Guardadas as devidas proporções, o que parece haver hoje é mais um capítulo da guerrilha monetária. E como já nos mostrou a história, é possível que ela desemboque em um novo grande acordo monetário.

O sofrível Projeto de Lei nº 2.303/2015 impede esse novo acordo, pois pretende equiparar moedas virtuais a programas de milhagem aéreas, incluindo as moedas virtuais na definição de "arranjos de pagamento" - pelo que ignora não somente a tecnologia blockchain, bem como a existência de programas de fidelidade que não consistem em milhagens aéreas, mas também todas as demais diferenças entre os dois conceitos (i.e. escassez na emissão).
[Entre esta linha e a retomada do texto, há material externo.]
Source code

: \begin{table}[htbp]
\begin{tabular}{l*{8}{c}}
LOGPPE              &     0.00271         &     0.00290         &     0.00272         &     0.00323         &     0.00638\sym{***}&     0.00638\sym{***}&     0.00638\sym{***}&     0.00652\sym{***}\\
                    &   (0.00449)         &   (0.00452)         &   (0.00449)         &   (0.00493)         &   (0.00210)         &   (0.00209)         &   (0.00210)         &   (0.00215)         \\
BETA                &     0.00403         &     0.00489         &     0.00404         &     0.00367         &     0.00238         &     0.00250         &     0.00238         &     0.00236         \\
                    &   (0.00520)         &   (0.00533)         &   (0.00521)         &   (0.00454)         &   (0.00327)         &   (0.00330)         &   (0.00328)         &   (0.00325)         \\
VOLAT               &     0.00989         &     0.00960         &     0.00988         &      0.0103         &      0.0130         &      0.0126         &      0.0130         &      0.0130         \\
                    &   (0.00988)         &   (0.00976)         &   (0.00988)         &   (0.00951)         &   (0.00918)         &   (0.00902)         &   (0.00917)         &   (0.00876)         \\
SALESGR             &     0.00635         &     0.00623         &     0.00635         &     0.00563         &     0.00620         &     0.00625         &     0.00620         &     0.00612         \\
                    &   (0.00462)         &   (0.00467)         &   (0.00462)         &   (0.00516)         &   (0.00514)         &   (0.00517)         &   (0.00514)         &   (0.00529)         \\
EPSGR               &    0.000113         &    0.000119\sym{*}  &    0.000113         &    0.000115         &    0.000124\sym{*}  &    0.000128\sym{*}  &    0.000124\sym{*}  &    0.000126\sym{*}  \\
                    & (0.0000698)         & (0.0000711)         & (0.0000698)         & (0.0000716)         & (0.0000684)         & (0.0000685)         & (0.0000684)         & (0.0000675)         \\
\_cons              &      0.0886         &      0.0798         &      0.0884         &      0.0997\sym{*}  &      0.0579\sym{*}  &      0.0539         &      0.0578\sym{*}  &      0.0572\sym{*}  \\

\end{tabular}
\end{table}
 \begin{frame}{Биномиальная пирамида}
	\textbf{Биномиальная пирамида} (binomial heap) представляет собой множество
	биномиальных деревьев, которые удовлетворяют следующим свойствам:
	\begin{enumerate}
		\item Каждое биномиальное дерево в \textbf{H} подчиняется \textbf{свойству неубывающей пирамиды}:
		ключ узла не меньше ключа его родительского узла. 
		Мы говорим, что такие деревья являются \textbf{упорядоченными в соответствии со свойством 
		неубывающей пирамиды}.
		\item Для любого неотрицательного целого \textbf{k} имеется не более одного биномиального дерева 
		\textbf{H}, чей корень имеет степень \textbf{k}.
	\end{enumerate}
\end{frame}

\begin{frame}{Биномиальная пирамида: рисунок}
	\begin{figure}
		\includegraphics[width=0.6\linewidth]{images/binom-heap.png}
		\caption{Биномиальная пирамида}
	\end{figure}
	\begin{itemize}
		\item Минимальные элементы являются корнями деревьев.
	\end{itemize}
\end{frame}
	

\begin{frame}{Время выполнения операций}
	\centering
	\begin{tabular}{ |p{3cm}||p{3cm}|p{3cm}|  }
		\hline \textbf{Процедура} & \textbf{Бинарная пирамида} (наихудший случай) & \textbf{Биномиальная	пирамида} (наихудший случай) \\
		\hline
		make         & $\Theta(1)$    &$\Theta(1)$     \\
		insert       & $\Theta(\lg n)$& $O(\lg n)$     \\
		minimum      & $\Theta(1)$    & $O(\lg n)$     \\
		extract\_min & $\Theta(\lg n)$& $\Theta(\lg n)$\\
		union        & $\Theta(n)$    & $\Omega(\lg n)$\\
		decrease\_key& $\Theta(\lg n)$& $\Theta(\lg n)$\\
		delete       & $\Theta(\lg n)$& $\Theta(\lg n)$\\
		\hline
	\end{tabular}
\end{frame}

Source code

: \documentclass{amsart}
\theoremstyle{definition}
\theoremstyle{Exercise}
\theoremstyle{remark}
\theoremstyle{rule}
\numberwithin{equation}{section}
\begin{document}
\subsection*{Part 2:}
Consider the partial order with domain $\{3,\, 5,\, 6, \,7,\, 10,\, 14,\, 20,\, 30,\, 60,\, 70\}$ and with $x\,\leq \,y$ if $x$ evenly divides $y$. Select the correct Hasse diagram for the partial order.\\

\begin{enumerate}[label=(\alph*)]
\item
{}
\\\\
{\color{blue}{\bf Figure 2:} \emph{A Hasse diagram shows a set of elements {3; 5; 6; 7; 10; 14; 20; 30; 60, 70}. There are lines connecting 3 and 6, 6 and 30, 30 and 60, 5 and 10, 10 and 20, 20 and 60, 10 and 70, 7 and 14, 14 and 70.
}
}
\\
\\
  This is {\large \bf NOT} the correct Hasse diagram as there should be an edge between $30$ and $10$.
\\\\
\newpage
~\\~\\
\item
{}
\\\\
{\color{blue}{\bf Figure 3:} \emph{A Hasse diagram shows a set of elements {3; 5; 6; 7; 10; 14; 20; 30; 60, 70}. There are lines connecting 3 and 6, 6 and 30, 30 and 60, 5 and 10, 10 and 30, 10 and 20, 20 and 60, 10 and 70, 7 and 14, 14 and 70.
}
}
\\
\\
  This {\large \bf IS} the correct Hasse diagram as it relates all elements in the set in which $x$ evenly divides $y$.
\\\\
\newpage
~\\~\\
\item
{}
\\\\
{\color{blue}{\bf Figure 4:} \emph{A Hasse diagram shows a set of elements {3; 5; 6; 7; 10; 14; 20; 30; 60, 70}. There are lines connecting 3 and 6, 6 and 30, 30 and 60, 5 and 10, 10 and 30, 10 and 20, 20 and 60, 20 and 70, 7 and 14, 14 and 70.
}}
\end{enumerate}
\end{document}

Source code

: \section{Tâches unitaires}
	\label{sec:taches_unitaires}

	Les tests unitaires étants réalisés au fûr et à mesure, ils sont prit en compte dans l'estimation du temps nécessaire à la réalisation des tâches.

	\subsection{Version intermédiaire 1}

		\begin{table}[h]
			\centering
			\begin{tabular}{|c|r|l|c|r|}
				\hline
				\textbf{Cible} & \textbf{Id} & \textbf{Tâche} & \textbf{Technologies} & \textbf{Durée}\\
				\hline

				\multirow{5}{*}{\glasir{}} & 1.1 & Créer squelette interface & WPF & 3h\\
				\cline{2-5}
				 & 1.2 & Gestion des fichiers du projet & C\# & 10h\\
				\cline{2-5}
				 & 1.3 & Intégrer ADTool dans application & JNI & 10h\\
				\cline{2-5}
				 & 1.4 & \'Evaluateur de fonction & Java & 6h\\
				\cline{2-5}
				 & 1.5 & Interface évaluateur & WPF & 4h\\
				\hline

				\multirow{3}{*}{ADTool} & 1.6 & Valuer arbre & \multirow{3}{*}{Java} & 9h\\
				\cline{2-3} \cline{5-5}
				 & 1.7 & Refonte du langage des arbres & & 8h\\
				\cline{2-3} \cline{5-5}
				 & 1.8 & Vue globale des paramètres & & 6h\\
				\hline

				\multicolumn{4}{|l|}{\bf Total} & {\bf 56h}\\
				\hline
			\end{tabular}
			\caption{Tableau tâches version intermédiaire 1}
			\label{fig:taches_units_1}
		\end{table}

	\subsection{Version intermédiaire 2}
Em que pese o desacerto desse projeto, os sinais dados pela maioria dos participantes de audiência pública realizada na Comissão de Ciência, Tecnologia, Comunicação e Informática (CCTCI) da Câmara dos Deputados são mais promissores.

Recentemente, a CCTCI realizou audiência pública para discutir a necessidade de regulação da blockchain. Nessa audiência, foram ouvidos diversos especialistas, inclusive do Banco Central e do ITS Rio.

Apesar de algumas opiniões no sentido da necessidade de regulamentação imediata da tecnologia, a maioria dos participantes entende que a tecnologia (i) ainda precisa amadurecer antes de ser possível compreeder como se deve regulamentá-la; (ii) que não se deve restringir esse amadurecimento, mas sim incentivar o seu desenvolvimento e se ater ao estabelecimento de princípios, tal como feito no Marco Civil da Internet; e (iii) que muitas questões já são resolvidas pela legislação atual, como, por exemplo, sustenta o Banco Central, que esclareceu não não ser um regulador de tecnologias, mas sim de serviços e produtos financeiros, os quais já contam com arcabouço regulatório suficiente.

Assim, ao contrário do PL nº 2.303/2015, a discussão iniciada na CCTCI parece estar voltada à tecnologia blockchain e às distributed ledger technologies (DLTs) como um todo, ou seja, referida discussão não parece tomar a parte pelo todo, nem legislar em razão da exceção, como é o caso do referido projeto de lei.

De qualquer forma, eventual regulamentação direcionada às criptomoedas não pode limitar o desenvolvimento da tecnologia subjacente, nos termos discutidos na audiência pública da CCTCI e, ao mesmo tempo, precisa contemplar - na maior extensão possível - todas as funções do dinheiro. Por exemplo, se de um lado a emissão de algumas criptomoedas - como o Bitcoin - é limitada pela própria tecnologia, de outro ainda não parece possível a implementação de políticas monetárias por meio das criptomoedas. Assim, funções importantíssimas do dinheiro - como as de organizar a economia e distribuir riqueza - ficam prejudicadas em razão da ausência da participação do poder soberano.

A questão que se coloca agora é como chegar a esse novo - e historicamente talvez inevitável - grande acordo monetário.